Assigned task: Which lines of the listing hold the string "сделки"? Copy those lines.

The data:
((

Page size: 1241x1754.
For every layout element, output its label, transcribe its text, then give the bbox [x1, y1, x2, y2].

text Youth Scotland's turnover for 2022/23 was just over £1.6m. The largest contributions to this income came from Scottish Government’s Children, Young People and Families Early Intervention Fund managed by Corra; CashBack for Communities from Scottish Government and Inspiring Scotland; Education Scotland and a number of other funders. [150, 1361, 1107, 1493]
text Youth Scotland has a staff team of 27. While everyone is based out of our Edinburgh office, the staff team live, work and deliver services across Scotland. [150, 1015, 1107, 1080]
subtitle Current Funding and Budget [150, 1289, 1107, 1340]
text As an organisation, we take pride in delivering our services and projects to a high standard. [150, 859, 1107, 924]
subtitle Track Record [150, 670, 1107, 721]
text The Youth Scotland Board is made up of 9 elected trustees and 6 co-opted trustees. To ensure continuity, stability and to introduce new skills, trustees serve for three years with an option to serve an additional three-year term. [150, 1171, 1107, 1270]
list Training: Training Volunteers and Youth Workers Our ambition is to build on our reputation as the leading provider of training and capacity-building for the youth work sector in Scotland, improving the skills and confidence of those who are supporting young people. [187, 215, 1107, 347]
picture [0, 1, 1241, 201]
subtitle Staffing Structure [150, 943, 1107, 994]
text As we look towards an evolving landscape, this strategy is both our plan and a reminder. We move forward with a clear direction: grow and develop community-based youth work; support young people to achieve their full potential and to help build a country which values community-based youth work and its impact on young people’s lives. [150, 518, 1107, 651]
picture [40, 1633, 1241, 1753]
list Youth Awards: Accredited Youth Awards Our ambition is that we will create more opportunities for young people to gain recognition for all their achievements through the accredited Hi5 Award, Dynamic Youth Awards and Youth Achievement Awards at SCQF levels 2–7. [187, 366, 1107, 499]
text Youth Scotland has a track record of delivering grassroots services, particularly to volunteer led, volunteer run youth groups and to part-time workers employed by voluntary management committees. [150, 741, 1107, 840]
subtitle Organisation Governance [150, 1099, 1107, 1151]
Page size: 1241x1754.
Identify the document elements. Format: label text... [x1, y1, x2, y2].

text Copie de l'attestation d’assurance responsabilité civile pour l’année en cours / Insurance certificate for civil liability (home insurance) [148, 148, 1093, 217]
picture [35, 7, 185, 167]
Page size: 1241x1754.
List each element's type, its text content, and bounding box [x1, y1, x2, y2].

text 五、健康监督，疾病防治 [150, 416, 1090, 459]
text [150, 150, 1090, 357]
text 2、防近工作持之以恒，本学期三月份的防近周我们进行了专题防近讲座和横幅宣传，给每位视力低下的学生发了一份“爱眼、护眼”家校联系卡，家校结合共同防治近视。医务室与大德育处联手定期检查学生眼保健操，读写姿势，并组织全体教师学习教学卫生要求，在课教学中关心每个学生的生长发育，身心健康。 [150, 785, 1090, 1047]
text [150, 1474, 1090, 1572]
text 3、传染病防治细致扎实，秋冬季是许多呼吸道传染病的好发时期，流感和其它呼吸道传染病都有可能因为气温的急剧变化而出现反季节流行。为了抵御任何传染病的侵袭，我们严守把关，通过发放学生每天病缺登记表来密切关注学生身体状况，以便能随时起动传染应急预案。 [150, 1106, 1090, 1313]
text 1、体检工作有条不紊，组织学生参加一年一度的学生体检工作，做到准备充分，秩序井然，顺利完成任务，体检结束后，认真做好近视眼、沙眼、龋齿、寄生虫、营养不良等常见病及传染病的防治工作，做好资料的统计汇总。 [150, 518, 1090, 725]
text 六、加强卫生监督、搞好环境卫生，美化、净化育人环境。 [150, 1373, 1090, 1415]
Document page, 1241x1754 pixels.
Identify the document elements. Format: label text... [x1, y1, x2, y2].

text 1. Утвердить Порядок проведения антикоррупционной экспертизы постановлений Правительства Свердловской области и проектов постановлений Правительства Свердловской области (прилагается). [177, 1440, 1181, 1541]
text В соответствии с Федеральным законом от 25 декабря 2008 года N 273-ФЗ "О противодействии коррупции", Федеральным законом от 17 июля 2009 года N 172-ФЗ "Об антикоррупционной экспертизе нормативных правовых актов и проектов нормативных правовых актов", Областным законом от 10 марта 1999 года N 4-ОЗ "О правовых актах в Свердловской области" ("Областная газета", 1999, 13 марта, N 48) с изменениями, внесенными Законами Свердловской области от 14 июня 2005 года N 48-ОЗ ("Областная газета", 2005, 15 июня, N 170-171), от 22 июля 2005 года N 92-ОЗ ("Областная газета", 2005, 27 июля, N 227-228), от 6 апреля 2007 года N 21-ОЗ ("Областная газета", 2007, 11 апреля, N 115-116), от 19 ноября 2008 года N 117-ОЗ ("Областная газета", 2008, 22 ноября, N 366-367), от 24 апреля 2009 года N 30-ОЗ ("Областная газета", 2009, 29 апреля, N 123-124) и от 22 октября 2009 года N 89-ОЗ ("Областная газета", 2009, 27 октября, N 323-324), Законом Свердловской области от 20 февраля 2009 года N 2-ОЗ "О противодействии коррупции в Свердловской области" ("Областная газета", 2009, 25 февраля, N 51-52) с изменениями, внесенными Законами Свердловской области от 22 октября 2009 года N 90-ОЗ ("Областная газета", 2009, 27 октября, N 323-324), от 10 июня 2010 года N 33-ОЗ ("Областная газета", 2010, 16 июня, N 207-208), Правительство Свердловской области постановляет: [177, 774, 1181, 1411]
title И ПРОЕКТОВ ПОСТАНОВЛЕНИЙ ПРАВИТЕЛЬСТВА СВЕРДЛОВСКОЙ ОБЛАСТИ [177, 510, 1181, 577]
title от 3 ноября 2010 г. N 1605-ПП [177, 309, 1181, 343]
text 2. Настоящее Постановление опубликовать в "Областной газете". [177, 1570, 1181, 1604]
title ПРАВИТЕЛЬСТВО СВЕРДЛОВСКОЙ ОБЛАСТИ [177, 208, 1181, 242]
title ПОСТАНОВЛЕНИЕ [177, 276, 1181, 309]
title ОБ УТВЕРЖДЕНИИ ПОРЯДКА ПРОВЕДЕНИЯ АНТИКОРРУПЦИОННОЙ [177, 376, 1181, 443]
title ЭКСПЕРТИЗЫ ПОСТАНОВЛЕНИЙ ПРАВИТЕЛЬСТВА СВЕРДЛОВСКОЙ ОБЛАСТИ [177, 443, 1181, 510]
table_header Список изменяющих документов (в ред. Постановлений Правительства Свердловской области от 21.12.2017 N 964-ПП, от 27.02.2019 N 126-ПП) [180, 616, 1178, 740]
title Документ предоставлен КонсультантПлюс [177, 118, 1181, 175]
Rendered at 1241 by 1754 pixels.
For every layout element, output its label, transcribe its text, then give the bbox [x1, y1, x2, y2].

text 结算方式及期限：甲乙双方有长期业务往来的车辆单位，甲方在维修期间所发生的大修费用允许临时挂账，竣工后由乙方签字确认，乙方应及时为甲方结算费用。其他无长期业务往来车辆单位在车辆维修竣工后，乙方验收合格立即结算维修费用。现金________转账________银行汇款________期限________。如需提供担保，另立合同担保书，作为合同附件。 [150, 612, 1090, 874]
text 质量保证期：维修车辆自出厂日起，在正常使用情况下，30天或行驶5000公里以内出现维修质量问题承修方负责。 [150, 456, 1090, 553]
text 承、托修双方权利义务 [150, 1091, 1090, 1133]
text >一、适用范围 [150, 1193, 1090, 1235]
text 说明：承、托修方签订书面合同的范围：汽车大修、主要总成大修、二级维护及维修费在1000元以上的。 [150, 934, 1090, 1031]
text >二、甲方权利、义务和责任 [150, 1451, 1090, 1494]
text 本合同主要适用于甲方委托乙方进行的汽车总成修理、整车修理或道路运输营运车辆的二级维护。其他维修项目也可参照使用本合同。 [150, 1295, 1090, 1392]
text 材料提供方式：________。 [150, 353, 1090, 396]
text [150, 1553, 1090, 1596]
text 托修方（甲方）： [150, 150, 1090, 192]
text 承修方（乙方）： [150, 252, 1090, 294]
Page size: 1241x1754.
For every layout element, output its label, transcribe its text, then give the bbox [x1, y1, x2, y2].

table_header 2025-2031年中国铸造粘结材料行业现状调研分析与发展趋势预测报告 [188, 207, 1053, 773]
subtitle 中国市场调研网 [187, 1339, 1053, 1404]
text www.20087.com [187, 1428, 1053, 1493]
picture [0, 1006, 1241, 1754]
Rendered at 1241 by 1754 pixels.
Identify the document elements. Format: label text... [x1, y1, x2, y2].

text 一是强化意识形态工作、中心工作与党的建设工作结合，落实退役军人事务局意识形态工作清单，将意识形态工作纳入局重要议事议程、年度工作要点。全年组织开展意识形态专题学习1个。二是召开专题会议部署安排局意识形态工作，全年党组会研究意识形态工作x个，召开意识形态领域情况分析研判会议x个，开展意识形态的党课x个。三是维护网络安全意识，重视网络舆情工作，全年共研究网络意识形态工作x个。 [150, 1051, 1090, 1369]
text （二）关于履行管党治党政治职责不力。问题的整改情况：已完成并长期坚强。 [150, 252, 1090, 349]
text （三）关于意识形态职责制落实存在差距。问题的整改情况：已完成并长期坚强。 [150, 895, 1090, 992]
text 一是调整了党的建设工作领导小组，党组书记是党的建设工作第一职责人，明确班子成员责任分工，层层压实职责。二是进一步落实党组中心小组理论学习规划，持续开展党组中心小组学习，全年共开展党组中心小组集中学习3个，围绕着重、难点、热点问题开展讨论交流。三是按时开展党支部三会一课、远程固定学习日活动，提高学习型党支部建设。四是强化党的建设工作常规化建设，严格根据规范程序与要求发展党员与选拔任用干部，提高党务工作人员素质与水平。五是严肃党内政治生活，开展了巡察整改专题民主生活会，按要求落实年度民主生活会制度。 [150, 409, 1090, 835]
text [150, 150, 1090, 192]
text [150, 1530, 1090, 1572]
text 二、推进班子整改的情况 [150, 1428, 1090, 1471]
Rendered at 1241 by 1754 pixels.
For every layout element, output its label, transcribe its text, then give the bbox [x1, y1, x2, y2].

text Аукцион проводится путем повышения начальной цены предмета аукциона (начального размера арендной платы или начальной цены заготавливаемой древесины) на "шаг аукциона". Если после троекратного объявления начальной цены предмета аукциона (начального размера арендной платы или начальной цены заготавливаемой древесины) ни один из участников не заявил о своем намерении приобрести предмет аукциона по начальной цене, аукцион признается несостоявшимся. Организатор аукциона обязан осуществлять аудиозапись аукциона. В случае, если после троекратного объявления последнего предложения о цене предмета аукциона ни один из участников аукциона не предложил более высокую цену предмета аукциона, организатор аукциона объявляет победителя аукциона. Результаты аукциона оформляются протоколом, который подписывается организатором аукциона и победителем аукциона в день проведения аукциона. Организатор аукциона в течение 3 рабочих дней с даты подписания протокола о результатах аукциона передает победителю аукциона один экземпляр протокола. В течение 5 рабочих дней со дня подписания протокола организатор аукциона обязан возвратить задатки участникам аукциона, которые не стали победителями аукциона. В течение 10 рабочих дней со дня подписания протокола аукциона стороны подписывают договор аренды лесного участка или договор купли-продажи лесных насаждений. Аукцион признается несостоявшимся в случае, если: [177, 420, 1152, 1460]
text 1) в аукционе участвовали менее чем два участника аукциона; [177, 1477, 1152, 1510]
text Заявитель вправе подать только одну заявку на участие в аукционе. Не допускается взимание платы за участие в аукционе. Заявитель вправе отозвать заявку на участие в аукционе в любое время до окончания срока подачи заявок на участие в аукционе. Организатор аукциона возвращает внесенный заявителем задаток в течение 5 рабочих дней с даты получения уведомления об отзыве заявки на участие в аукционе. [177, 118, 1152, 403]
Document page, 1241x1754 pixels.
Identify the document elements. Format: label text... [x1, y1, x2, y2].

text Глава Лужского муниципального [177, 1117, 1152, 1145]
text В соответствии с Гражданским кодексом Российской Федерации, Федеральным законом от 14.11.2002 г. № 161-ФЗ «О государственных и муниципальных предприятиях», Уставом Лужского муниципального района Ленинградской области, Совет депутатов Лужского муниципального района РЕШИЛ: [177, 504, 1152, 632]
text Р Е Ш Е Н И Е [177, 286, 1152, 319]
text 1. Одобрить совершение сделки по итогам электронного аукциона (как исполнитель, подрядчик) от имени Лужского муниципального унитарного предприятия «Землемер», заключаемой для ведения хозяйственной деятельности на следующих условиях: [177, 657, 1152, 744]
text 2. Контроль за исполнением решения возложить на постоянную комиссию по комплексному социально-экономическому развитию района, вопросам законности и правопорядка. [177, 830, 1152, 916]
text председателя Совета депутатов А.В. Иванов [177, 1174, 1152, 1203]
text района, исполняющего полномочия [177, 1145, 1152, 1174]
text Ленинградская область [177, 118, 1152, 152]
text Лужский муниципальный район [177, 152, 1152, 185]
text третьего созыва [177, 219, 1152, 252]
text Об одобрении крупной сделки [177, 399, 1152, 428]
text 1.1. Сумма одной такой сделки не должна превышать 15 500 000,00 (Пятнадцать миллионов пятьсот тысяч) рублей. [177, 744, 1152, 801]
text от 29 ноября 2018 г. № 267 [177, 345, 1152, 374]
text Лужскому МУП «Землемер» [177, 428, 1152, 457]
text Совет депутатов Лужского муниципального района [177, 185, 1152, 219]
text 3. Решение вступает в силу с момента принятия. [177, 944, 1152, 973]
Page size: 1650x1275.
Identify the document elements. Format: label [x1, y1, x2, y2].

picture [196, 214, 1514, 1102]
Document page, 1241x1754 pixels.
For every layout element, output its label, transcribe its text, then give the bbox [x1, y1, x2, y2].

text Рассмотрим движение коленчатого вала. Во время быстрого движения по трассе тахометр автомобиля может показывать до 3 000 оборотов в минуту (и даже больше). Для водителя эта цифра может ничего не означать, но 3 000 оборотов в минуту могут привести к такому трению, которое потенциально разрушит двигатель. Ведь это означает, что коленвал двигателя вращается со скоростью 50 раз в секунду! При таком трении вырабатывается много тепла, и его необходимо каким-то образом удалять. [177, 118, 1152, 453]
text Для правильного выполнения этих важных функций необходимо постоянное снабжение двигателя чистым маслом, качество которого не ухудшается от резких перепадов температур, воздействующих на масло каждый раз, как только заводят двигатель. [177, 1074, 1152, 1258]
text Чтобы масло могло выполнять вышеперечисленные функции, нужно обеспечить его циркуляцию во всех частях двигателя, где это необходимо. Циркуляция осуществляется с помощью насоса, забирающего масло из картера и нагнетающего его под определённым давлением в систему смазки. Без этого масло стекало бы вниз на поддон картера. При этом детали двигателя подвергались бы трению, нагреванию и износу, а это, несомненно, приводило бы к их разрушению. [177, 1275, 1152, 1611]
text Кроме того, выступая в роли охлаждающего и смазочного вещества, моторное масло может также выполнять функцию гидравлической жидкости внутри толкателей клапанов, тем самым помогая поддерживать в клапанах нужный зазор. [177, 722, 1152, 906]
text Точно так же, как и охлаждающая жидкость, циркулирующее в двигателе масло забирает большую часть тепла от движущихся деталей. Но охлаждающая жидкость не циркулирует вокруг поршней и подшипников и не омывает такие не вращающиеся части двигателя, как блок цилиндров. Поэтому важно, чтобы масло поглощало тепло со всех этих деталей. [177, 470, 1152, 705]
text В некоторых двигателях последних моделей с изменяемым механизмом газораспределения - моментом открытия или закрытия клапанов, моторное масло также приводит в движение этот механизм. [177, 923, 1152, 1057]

))

Result of this task:
text 1. Одобрить совершение сделки по итогам электронного аукциона (как исполнитель, подрядчик) от имени Лужского муниципального унитарного предприятия «Землемер», заключаемой для ведения хозяйственной деятельности на следующих условиях: [177, 657, 1152, 744]
text Об одобрении крупной сделки [177, 399, 1152, 428]
text 1.1. Сумма одной такой сделки не должна превышать 15 500 000,00 (Пятнадцать миллионов пятьсот тысяч) рублей. [177, 744, 1152, 801]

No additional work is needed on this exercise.